Cooking fresh pasta can seem intimidating at first, but we’re here to help ease the process. Here are some pointers from the pros:

Use a large pot

You may not give much thought to the size of your pasta pot, but it’s an important factor! The pasta should be swimming in a “sea” of water, because it will expand during the cooking process. If not enough is used, you’ll run the risk of the pasta getting mushy and sticky.

Kneading is key

Once your dough is mixed, it’s time to knead it up! The dough should be kneaded for about 10 minutes in order to ensure the smoothest texture.

…But don’t let it dry

Once your dough is kneaded smooth, separate it into a few small balls. Be sure to work quickly – dry dough is much more difficult to work into the machine.

Rinsing is a no-no

If you rinse your pasta after cooking, you will also rinse off the starch. The starch helps the sauce cling to the pasta, so it’s critical that it stays put!

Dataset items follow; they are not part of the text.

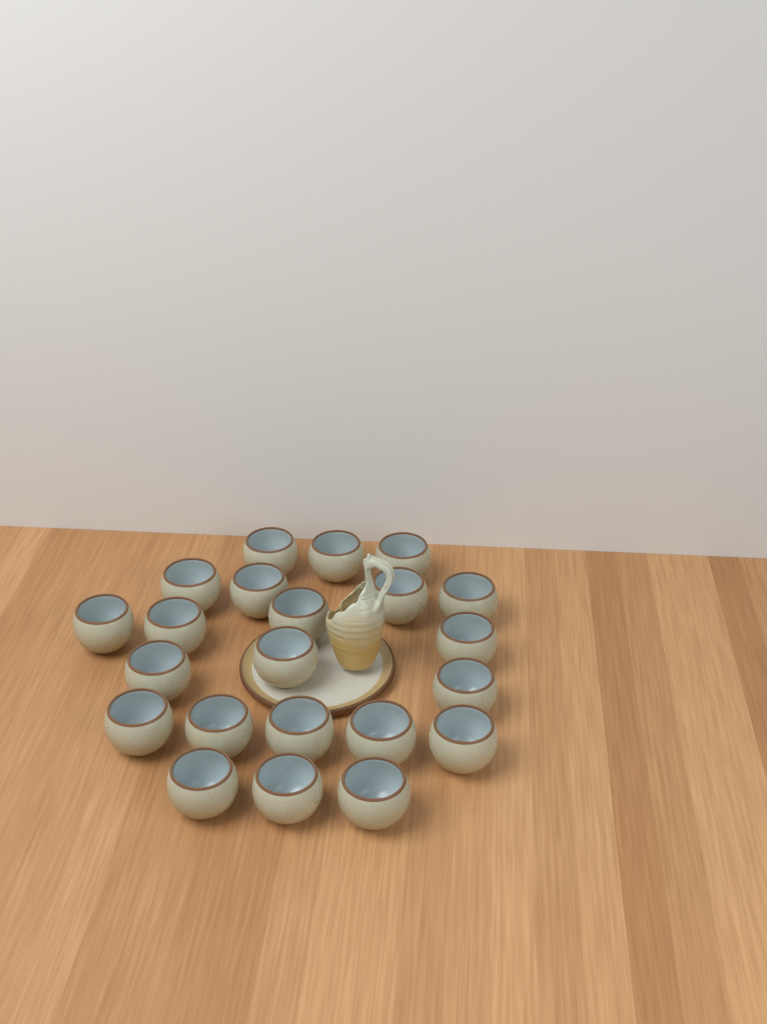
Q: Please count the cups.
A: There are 22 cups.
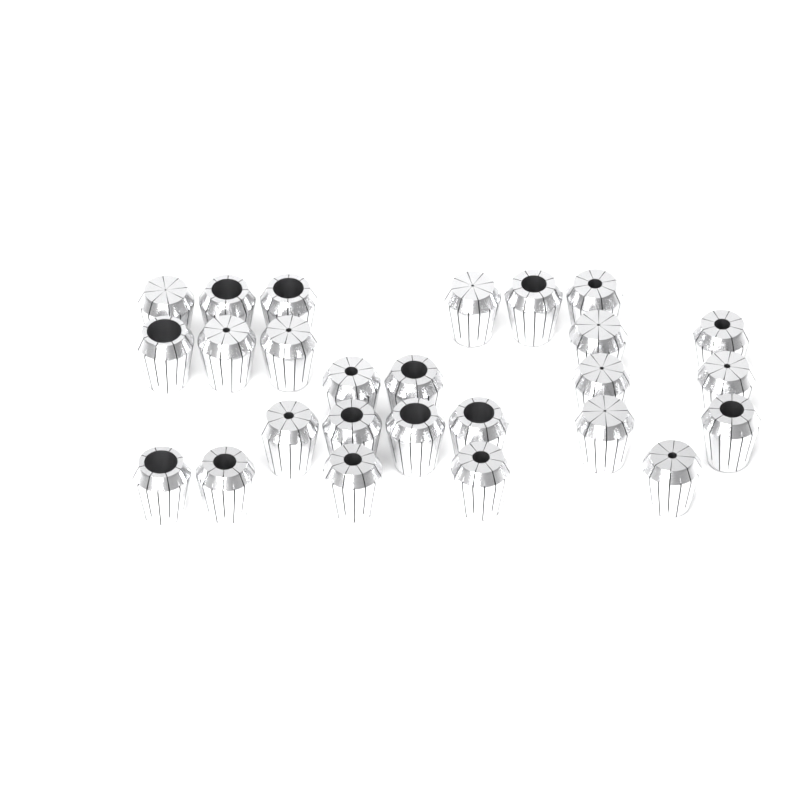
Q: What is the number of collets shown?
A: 26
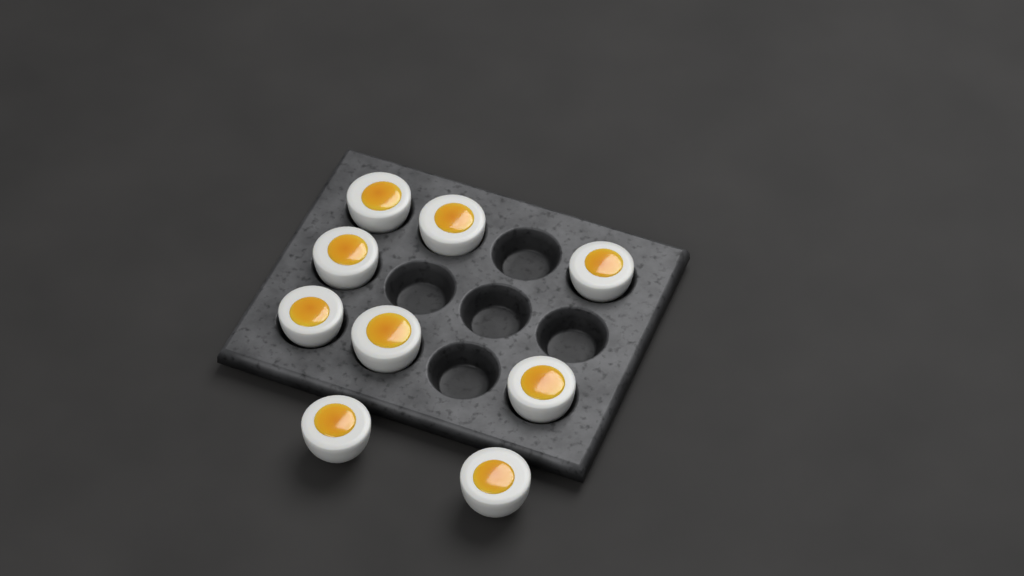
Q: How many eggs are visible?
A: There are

Remember the ingredient ratio

Here’s a general rule: The best ratio is three parts flour to two parts eggs by weight. This can vary depending on outside factors and your specific recipe, but this basic ratio is a good one to trust.

Make it a team effort!

The pasta-making process can go a lot quicker if you rally some assistance! Try recruiting a family member to roll the dough – as it typically takes two to roll the pasta through the machine. It’s helpful to have one person holding the top of the dough sheet, and another to grab it as it comes out.